Porque culpa e compulsão são obstáculos ao autoconhecimento.

Autoconhecimento vs quantified self
Dashboard de um aplicativo de quantified self.

Outro dia, escrevi sobre investigar os gatilhos que levam a comportamentos compulsivos online. O texto proporcionou algumas interações curiosas com leitores. Dois fenômenos surgiram com frequência:

  • Culpa - A pessoa parecia sentir-se culpada por se deixar engolir pelo vórtex cultural digital.
  • Justificação - Ela listava hábitos e rotinas provando que “está no controle”.

Interessante. Mas é fundamental entender que culpa não ajuda em nada.

O que são gatilhos

Antes de continuar, admito que não esclareci bem o que é investigar gatilhos. Não estou propondo, exatamente, mergulhos existenciais ou questionamentos filosóficos. A coisa é bem mais simples.

Por exemplo: imagine que ao chegar em casa, eu ligue a TV automaticamente.

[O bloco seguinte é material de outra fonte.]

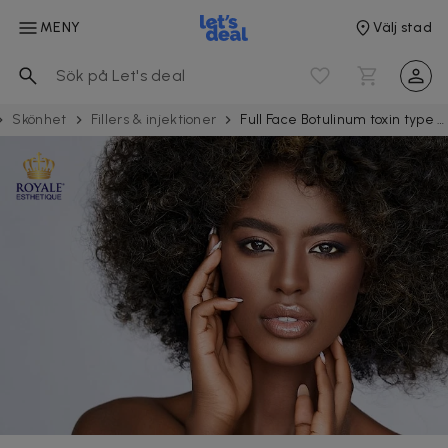
MENY
Välj stad
Skönhet
Fillers & injektioner
Full Face Botulinum toxin type A + PDRN hos Royale Esthetique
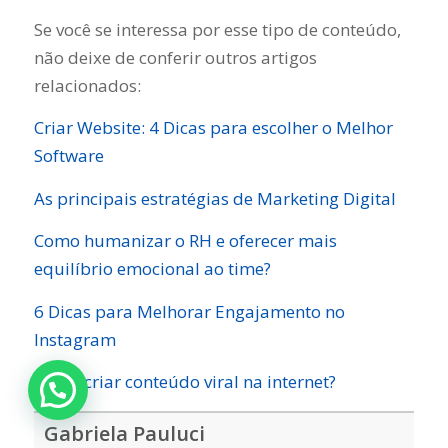
Se você se interessa por esse tipo de conteúdo,
não deixe de conferir outros artigos
relacionados:
Criar Website: 4 Dicas para escolher o Melhor
Software
As principais estratégias de Marketing Digital
Como humanizar o RH e oferecer mais
equilíbrio emocional ao time?
6 Dicas para Melhorar Engajamento no
Instagram
Como criar conteúdo viral na internet?
Gabriela Pauluci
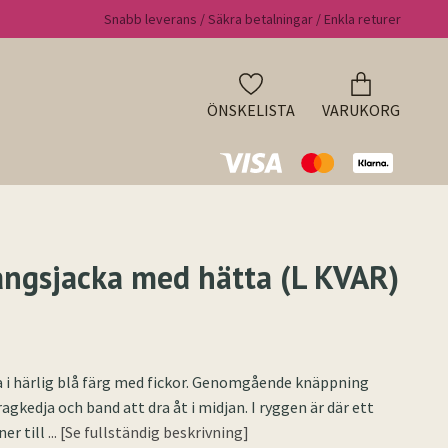
Snabb leverans / Säkra betalningar / Enkla returer
ÖNSKELISTA
VARUKORG
ngsjacka med hätta (L KVAR)
a i härlig blå färg med fickor. Genomgående knäppning
agkedja och band att dra åt i midjan. I ryggen är där ett
ner till
... [Se fullständig beskrivning]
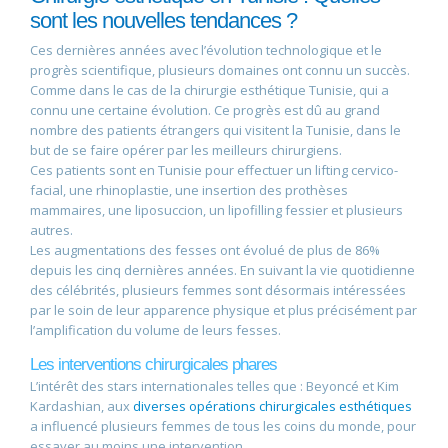
sont les nouvelles tendances ?
Ces dernières années avec l’évolution technologique et le
progrès scientifique, plusieurs domaines ont connu un succès.
Comme dans le cas de la chirurgie esthétique Tunisie, qui a
connu une certaine évolution. Ce progrès est dû au grand
nombre des patients étrangers qui visitent la Tunisie, dans le
but de se faire opérer par les meilleurs chirurgiens.
Ces patients sont en Tunisie pour effectuer un lifting cervico-
facial, une rhinoplastie, une insertion des prothèses
mammaires, une liposuccion, un lipofilling fessier et plusieurs
autres.
Les augmentations des fesses ont évolué de plus de 86%
depuis les cinq dernières années. En suivant la vie quotidienne
des célébrités, plusieurs femmes sont désormais intéressées
par le soin de leur apparence physique et plus précisément par
l’amplification du volume de leurs fesses.
Les interventions chirurgicales phares
L’intérêt des stars internationales telles que : Beyoncé et Kim
Kardashian, aux
diverses opérations chirurgicales esthétiques
a influencé plusieurs femmes de tous les coins du monde, pour
essayer au moins une intervention.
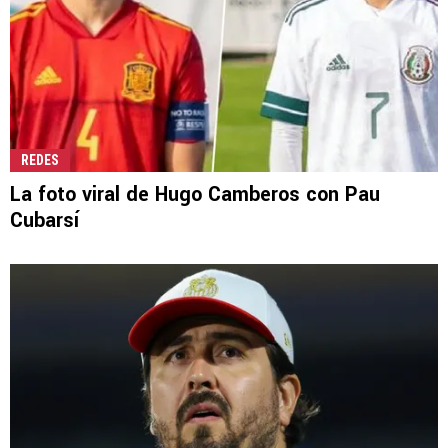
REDES
La foto viral de Hugo Camberos con Pau
Cubarsí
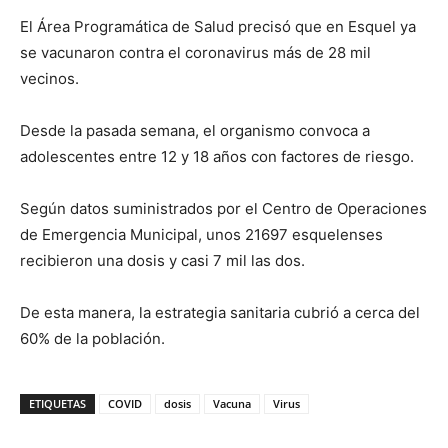
El Área Programática de Salud precisó que en Esquel ya
se vacunaron contra el coronavirus más de 28 mil
vecinos.
Desde la pasada semana, el organismo convoca a
adolescentes entre 12 y 18 años con factores de riesgo.
Según datos suministrados por el Centro de Operaciones
de Emergencia Municipal, unos 21697 esquelenses
recibieron una dosis y casi 7 mil las dos.
De esta manera, la estrategia sanitaria cubrió a cerca del
60% de la población.
ETIQUETAS
COVID
dosis
Vacuna
Virus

É um hábito que tem vários níveis de investigação.

Só no psicológico, eu poderia me perguntar: por que faço isso? Preciso de alguma forma de companhia sem consequências? Sinto-me solitário? Tento evitar ouvir meus próprios pensamentos? E por aí vai.

Essas são questões importantes, claro. Mas não estou falando delas.

O gatilho aqui é ligar a TV. O ato em si. Porque ele um portal pra outros comportamentos. Por exemplo:

  • Atenção fragmentada. Eu precisaria trocar de foco constantemente entre ouvir a TV e fazer outras tarefas. Dependendo da situação, demoraria o dobro do tempo pra concluí-las. E ainda não aproveitaria a TV.
  • Treinamento pra depender de estímulo constante. Acostumaria meu cérebro a precisar de um fluxo contínuo de entretenimento.
  • O que leva à superficialidade compulsiva, já que as pausas são um elemento fundamental pra processar informação. Eu me tornaria um consumidor autômato de conteúdo pra esquecer de tudo, segundos depois.
  • Treinamento pra só conseguir se divertir com mídia. Aos poucos, eu perderia a sensibilidade pra prazeres cotidianos. Os cheiros, os movimentos do corpo, a convivência cotidiana com pessoas, tudo se tornaria chato. Só conseguiria sentir prazer ao consumir entretenimento.

Ou seja, investigar gatilhos é uma atividade prática. Se o celular está ao lado da cama, maior a chance de olhar pra ele, quando acordo. Simples assim.

Também é uma medida paliativa pra conseguir algum nível de autocontrole, enquanto trabalhamos em questões psicológicas mais profundas.

Quando nos aventuramos nelas, a culpa surge como um grande obstáculo, uma espécie de leão de chácara. Porque ela nos congela na autocomiseração.

Foco na rotina

A ideia do autoconhecimento é entender as engrenagens das situações. Secundariamente, detectar situações que gostaríamos de mudar.

A partir daí, propomos soluções práticas e pontuais. Passo a passo, sem grandes expectativas. É como quem odeia ir pra academia. Aparecer lá diariamente e fazer algum exercício já é a vitória. A pessoa falhou? Começa de novo, sem perder tempo se culpando pela preguiça.

Essa é a diferença fundamental entre autoconhecimento e as estatísticas que as empresas de tecnologia nos oferecem diariamente:

  • A mentalidade do quantified self nos gamefica, incentiva a culpa, a comparação e o comportamento compulsivo. O foco é em resultados. A palavra-chave é crescimento.
  • O autoconhecimento é gentil, prático, solto e imperfeito. Até pode ter metas, mas se foca em rotinas, em saborear o processo de entender o quão multifacetada e complexa a pessoa é. As palavras-chave são flexibilidade e resiliência.

Do ponto de vista do autoconhecimento, nem sequer existe um resultado pra atingir strictu senso. Existe a observação constante das narrativas (e consequências) surgindo e dissolvendo.

O praticante não procura um título, um nível pra atingir, nem uma estratégia pra se diferenciar das outras pessoas. Está interessado, exatamente, nos pontos em que a criatividade é possível. Onde não é preciso provar nada, nem pra si mesmo.

Assim, culpa é um dos mais comuns obstáculos da jornada de autoconhecimento. Ela pode ser restritiva e estática.

É preferível usar a técnica da responsabilidade. Ok, percebo meu erro, sou responsável por ele. Mas não sou aquilo. Estou em constante movimento.